それでも分からない見た目や操作感だけ、人間が見る。
MCPを使う前の確認表
| 質問 | 「はい」なら |
|---|---|
| 最終成果物をそのソフトで人間が編集するか | MCPを使う理由がある |
| 既存のプロジェクトやファイルを維持するか | MCPを使う理由がある |
| そのソフトにしかない機能を使うか | MCPを使う理由がある |
| 既存素材やプラグインが重要か | MCPを使う理由がある |
| まとまった処理を一回で実行できるか | MCP向き |
| 同じ細かい操作を何十回も繰り返すか | コードやCLIにする |
| 一つのスクリプトで再現できるか | スクリプトを優先する |
| 結果を数値やテストで確認できるか | GUI確認を減らす |
| 見た目や面白さの判断が中心か | 人間を途中に入れる |
| 使わないツールまで大量に読み込んでいるか | ツールを減らす |
| 失敗時に簡単に元へ戻せるか | 戻せないなら自動実行させない |
一番重要な質問はこれだ。
MCPでできるかではなく、MCPを使うことで本当に安くなるか。
結論:AIを人間の操作方法に閉じ込めるな
GUIは、人間にとって便利である。
だが、人間に便利な手順が、そのままAIにも便利だとは限らない。
AIにExcelを操作させてグラフを作るより、PythonとMatplotlibを書かせたほうが早い。
AIにBlenderで柱を一個ずつ置かせるより、Pythonで100本生成させたほうが早い。
AIにUnityのInspectorを何度も変更させるより、C#や生成スクリプトを書かせたほうが早い。
AIにRPGツクールの項目を一つずつ埋めさせるより、データをまとめて生成したほうが早いかもしれない。
それでもExcel、Blender、Unity、RPGツクールを使う理由があるなら、使えばよい。
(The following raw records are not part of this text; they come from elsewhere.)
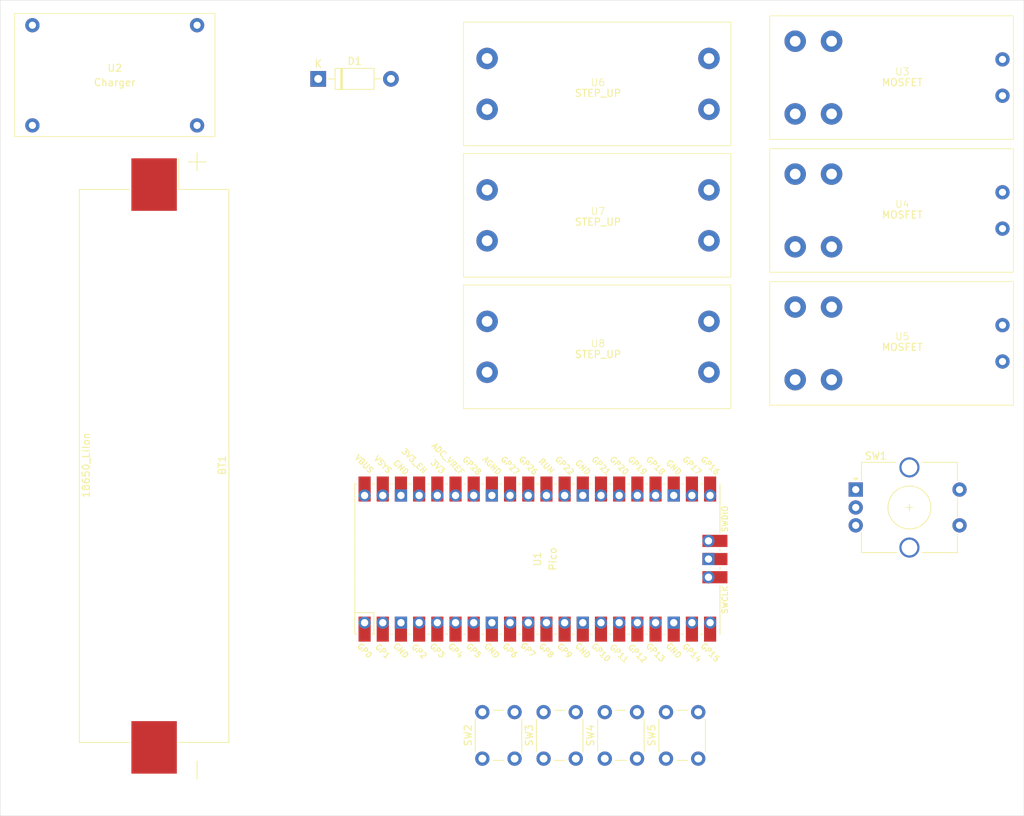
<source format=kicad_pcb>
(kicad_pcb
	(version 20240108)
	(generator "pcbnew")
	(generator_version "8.0")
	(general
		(thickness 1.6)
		(legacy_teardrops no)
	)
	(paper "A4")
	(title_block
		(title "LARS V2")
		(date "2024-04-01")
		(rev "1")
		(comment 1 "https://git.xythobuz.de/thomas/drumkit")
		(comment 2 "Licensed under the CERN-OHL-S-2.0+")
		(comment 4 "Copyright (c) 2024 Thomas Buck, Kauzerei")
	)
	(layers
		(0 "F.Cu" signal)
		(31 "B.Cu" signal)
		(32 "B.Adhes" user "B.Adhesive")
		(33 "F.Adhes" user "F.Adhesive")
		(34 "B.Paste" user)
		(35 "F.Paste" user)
		(36 "B.SilkS" user "B.Silkscreen")
		(37 "F.SilkS" user "F.Silkscreen")
		(38 "B.Mask" user)
		(39 "F.Mask" user)
		(40 "Dwgs.User" user "User.Drawings")
		(41 "Cmts.User" user "User.Comments")
		(42 "Eco1.User" user "User.Eco1")
		(43 "Eco2.User" user "User.Eco2")
		(44 "Edge.Cuts" user)
		(45 "Margin" user)
		(46 "B.CrtYd" user "B.Courtyard")
		(47 "F.CrtYd" user "F.Courtyard")
		(48 "B.Fab" user)
		(49 "F.Fab" user)
		(50 "User.1" user)
		(51 "User.2" user)
		(52 "User.3" user)
		(53 "User.4" user)
		(54 "User.5" user)
		(55 "User.6" user)
		(56 "User.7" user)
		(57 "User.8" user)
		(58 "User.9" user)
	)
	(setup
		(pad_to_mask_clearance 0)
		(allow_soldermask_bridges_in_footprints no)
		(pcbplotparams
			(layerselection 0x00010fc_ffffffff)
			(plot_on_all_layers_selection 0x0000000_00000000)
			(disableapertmacros no)
			(usegerberextensions no)
			(usegerberattributes yes)
			(usegerberadvancedattributes yes)
			(creategerberjobfile yes)
			(dashed_line_dash_ratio 12.000000)
			(dashed_line_gap_ratio 3.000000)
			(svgprecision 4)
			(plotframeref no)
			(viasonmask no)
			(mode 1)
			(useauxorigin no)
			(hpglpennumber 1)
			(hpglpenspeed 20)
			(hpglpendiameter 15.000000)
			(pdf_front_fp_property_popups yes)
			(pdf_back_fp_property_popups yes)
			(dxfpolygonmode yes)
			(dxfimperialunits yes)
			(dxfusepcbnewfont yes)
			(psnegative no)
			(psa4output no)
			(plotreference yes)
			(plotvalue yes)
			(plotfptext yes)
			(plotinvisibletext no)
			(sketchpadsonfab no)
			(subtractmaskfromsilk no)
			(outputformat 1)
			(mirror no)
			(drillshape 1)
			(scaleselection 1)
			(outputdirectory "")
		)
	)
	(net 0 "")
	(net 1 "unconnected-(U1-SWDIO-Pad43)")
	(net 2 "unconnected-(U1-GPIO19-Pad25)")
	(net 3 "+BATT")
	(net 4 "unconnected-(U1-GND-Pad38)")
	(net 5 "unconnected-(U1-RUN-Pad30)")
	(net 6 "unconnected-(U1-ADC_VREF-Pad35)")
	(net 7 "unconnected-(U1-GPIO26_ADC0-Pad31)")
	(net 8 "unconnected-(U1-GND-Pad23)")
	(net 9 "unconnected-(U1-GND-Pad28)")
	(net 10 "unconnected-(U1-GPIO21-Pad27)")
	(net 11 "unconnected-(U1-GPIO10-Pad14)")
	(net 12 "unconnected-(U1-GPIO3-Pad5)")
	(net 13 "unconnected-(U1-GPIO8-Pad11)")
	(net 14 "unconnected-(U1-GPIO5-Pad7)")
	(net 15 "Net-(D1-K)")
	(net 16 "unconnected-(U1-GND-Pad42)")
	(net 17 "unconnected-(U1-GPIO2-Pad4)")
	(net 18 "unconnected-(U1-GND-Pad8)")
	(net 19 "unconnected-(U1-GPIO9-Pad12)")
	(net 20 "unconnected-(U1-GPIO6-Pad9)")
	(net 21 "Net-(U1-GPIO16)")
	(net 22 "unconnected-(U1-VBUS-Pad40)")
	(net 23 "unconnected-(U1-GPIO28_ADC2-Pad34)")
	(net 24 "unconnected-(U1-GND-Pad3)")
	(net 25 "unconnected-(U1-GPIO22-Pad29)")
	(net 26 "unconnected-(U1-3V3_EN-Pad37)")
	(net 27 "GND")
	(net 28 "unconnected-(U1-GPIO20-Pad26)")
	(net 29 "Net-(U1-GPIO17)")
	(net 30 "unconnected-(U1-GPIO12-Pad16)")
	(net 31 "unconnected-(U1-GPIO13-Pad17)")
	(net 32 "unconnected-(U1-GND-Pad18)")
	(net 33 "unconnected-(U1-GPIO4-Pad6)")
	(net 34 "unconnected-(U1-GPIO7-Pad10)")
	(net 35 "unconnected-(U1-GPIO1-Pad2)")
	(net 36 "unconnected-(U1-SWCLK-Pad41)")
	(net 37 "unconnected-(U1-AGND-Pad33)")
	(net 38 "unconnected-(U1-GPIO11-Pad15)")
	(net 39 "unconnected-(U1-GND-Pad13)")
	(net 40 "unconnected-(U1-GPIO0-Pad1)")
	(net 41 "unconnected-(U1-GPIO27_ADC1-Pad32)")
	(net 42 "unconnected-(U1-GPIO14-Pad19)")
	(net 43 "unconnected-(U1-GPIO15-Pad20)")
	(net 44 "Net-(U1-GPIO18)")
	(net 45 "+3.3V")
	(net 46 "-BATT")
	(net 47 "unconnected-(U2-Vin+-Pad1)")
	(net 48 "unconnected-(U2-Vin--Pad2)")
	(net 49 "unconnected-(SW2-Pad2)")
	(net 50 "unconnected-(SW2-Pad1)")
	(net 51 "unconnected-(SW3-Pad2)")
	(net 52 "unconnected-(SW3-Pad1)")
	(net 53 "unconnected-(SW4-Pad1)")
	(net 54 "unconnected-(SW4-Pad2)")
	(net 55 "unconnected-(SW5-Pad1)")
	(net 56 "unconnected-(SW5-Pad2)")
	(net 57 "unconnected-(U3-Vin--Pad2)")
	(net 58 "unconnected-(U3-Vin+-Pad1)")
	(net 59 "unconnected-(U3-GND-Pad5)")
	(net 60 "unconnected-(U3-Out+-Pad3)")
	(net 61 "unconnected-(U3-Out--Pad4)")
	(net 62 "unconnected-(U3-trig-Pad6)")
	(net 63 "unconnected-(U4-trig-Pad6)")
	(net 64 "unconnected-(U4-GND-Pad5)")
	(net 65 "unconnected-(U4-Out+-Pad3)")
	(net 66 "unconnected-(U4-Vin--Pad2)")
	(net 67 "unconnected-(U4-Vin+-Pad1)")
	(net 68 "unconnected-(U4-Out--Pad4)")
	(net 69 "unconnected-(U5-GND-Pad5)")
	(net 70 "unconnected-(U5-Vin+-Pad1)")
	(net 71 "unconnected-(U5-Out+-Pad3)")
	(net 72 "unconnected-(U5-trig-Pad6)")
	(net 73 "unconnected-(U5-Out--Pad4)")
	(net 74 "unconnected-(U5-Vin--Pad2)")
	(net 75 "unconnected-(U6-Out--Pad3)")
	(net 76 "unconnected-(U6-Out+-Pad4)")
	(net 77 "unconnected-(U6-Vin+-Pad2)")
	(net 78 "unconnected-(U6-Vin+-Pad1)")
	(net 79 "unconnected-(U7-Out--Pad3)")
	(net 80 "unconnected-(U7-Vin+-Pad2)")
	(net 81 "unconnected-(U7-Out+-Pad4)")
	(net 82 "unconnected-(U7-Vin+-Pad1)")
	(net 83 "unconnected-(U8-Vin+-Pad1)")
	(net 84 "unconnected-(U8-Out+-Pad4)")
	(net 85 "unconnected-(U8-Out--Pad3)")
	(net 86 "unconnected-(U8-Vin+-Pad2)")
	(footprint "Button_Switch_THT:SW_PUSH_6mm_H5mm" (layer "F.Cu") (at 148.35 148.5 90))
	(footprint "chinese_modules:xy-mos" (layer "F.Cu") (at 188.488 61.952))
	(footprint "Button_Switch_THT:SW_PUSH_6mm_H5mm" (layer "F.Cu") (at 156.9 148.5 90))
	(footprint "chinese_modules:dc-dc module" (layer "F.Cu") (at 161.712 92.468))
	(footprint "Rotary_Encoder:RotaryEncoder_Alps_EC12E-Switch_Vertical_H20mm_CircularMountingHoles" (layer "F.Cu") (at 200.5 110.9))
	(footprint "Button_Switch_THT:SW_PUSH_6mm_H5mm" (layer "F.Cu") (at 174 148.5 90))
	(footprint "Button_Switch_THT:SW_PUSH_6mm_H5mm" (layer "F.Cu") (at 165.45 148.5 90))
	(footprint "KiCad-RP-Pico:RPi_Pico_SMD_TH" (layer "F.Cu") (at 156.03 120.61 90))
	(footprint "chinese_modules:dc-dc module" (layer "F.Cu") (at 161.712 74.096))
	(footprint "chinese_modules:xy-mos" (layer "F.Cu") (at 188.488 99.096))
	(footprint "Diode_THT:D_DO-41_SOD81_P10.16mm_Horizontal" (layer "F.Cu") (at 125.42 53.5))
	(footprint "Battery:BatteryHolder_Keystone_1042_1x18650" (layer "F.Cu") (at 102.5 107.6 -90))
	(footprint "chinese_modules:charger" (layer "F.Cu") (at 97 53))
	(footprint "chinese_modules:xy-mos" (layer "F.Cu") (at 188.488 80.524))
	(footprint "chinese_modules:dc-dc module" (layer "F.Cu") (at 161.712 55.724))
	(gr_rect
		(start 81 42.5)
		(end 224 156.5)
		(stroke
			(width 0.05)
			(type default)
		)
		(fill none)
		(layer "Edge.Cuts")
		(uuid "8ae9577a-9070-4946-a0bd-3d142e883b70")
	)
)
</source>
既存資産、人間との共同作業、複数環境への出力、高性能なレンダラー、専門的な編集機能。
そうした理由があるなら、MCPは強力である。
だが、
MCPがあるから、そのソフトを使う。
は逆だ。
GUIをAIに触らせることが目的になった瞬間、手段と目的がひっくり返る。
AIに人間用GUIを一クリックずつ操作させるな。
一回で書けるコードは、一回で書かせろ。
ループで済む仕事を、100回ツール呼び出しさせるな。
数値で確認できる問題を、画像から推測させるな。
人間が一目で分かることに、何万トークンも使うな。
そして何より、
GUIが本当に必要なのかを、最初に疑え。
MCPは、AIとあらゆるソフトをつなぐ未来の標準になるかもしれない。
だが、その未来が、
AIが人間のマウス操作を、延々と高い金を払って真似する世界
だとしたら、私はあまり賢い未来だとは思わない。